The district court's decision on how to handle delayed disclosure of discovery materials should be upheld absent a clear abuse of discretion. United States v. Sepulveda, 15 F.3d 1161, 1179 (1st Cir. 1993), cert. denied, --- U.S. # 6D6D 6D#, 62 U.S.L.W. 3842 (U.S. June 20, 1994) (No. 93-8581). Even if we found that the Government's actions rose to the level of prosecutorial misconduct, reversal is not warranted unless the defendant has been prejudiced by the misconduct. United States v. Brockington, 849 F.2d 872, 875 (4th Cir. 1988). Generally, there is no prejudice if the material is made available in time for its effective use at trial. United States v. Smith Grading & Paving, Inc., 760 F.2d 527, 532 (4th Cir.), cert. denied, 474 U.S. 1005 (1985).

We find that the district court did not abuse its discretion in denying Jones's motion.

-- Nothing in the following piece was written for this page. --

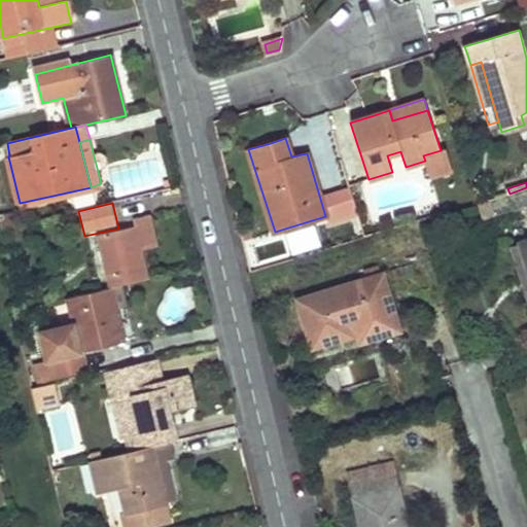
[(136,226),(99,235),(109,286),(114,285),(123,284),(149,277),(142,250),(157,246),(154,233),(150,215),(135,218),(136,226)]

Defense counsel stated that he could effectively review the materials prior to trial the next morning. In addition, Jones fails to show any prejudice from the individual materials. The defense was fully aware of all of the Government's witnesses several months before the trial and had the opportunity to interview and cross-examine them. Moreover, there is nothing in the record suggesting that the Government used the other materials or that Jones was prejudiced by any such use.

We therefore affirm the findings and sentence of the district court. We dispense with oral argument because the facts and legal contentions are adequately presented in the materials before the court and argument would not aid the decisional process.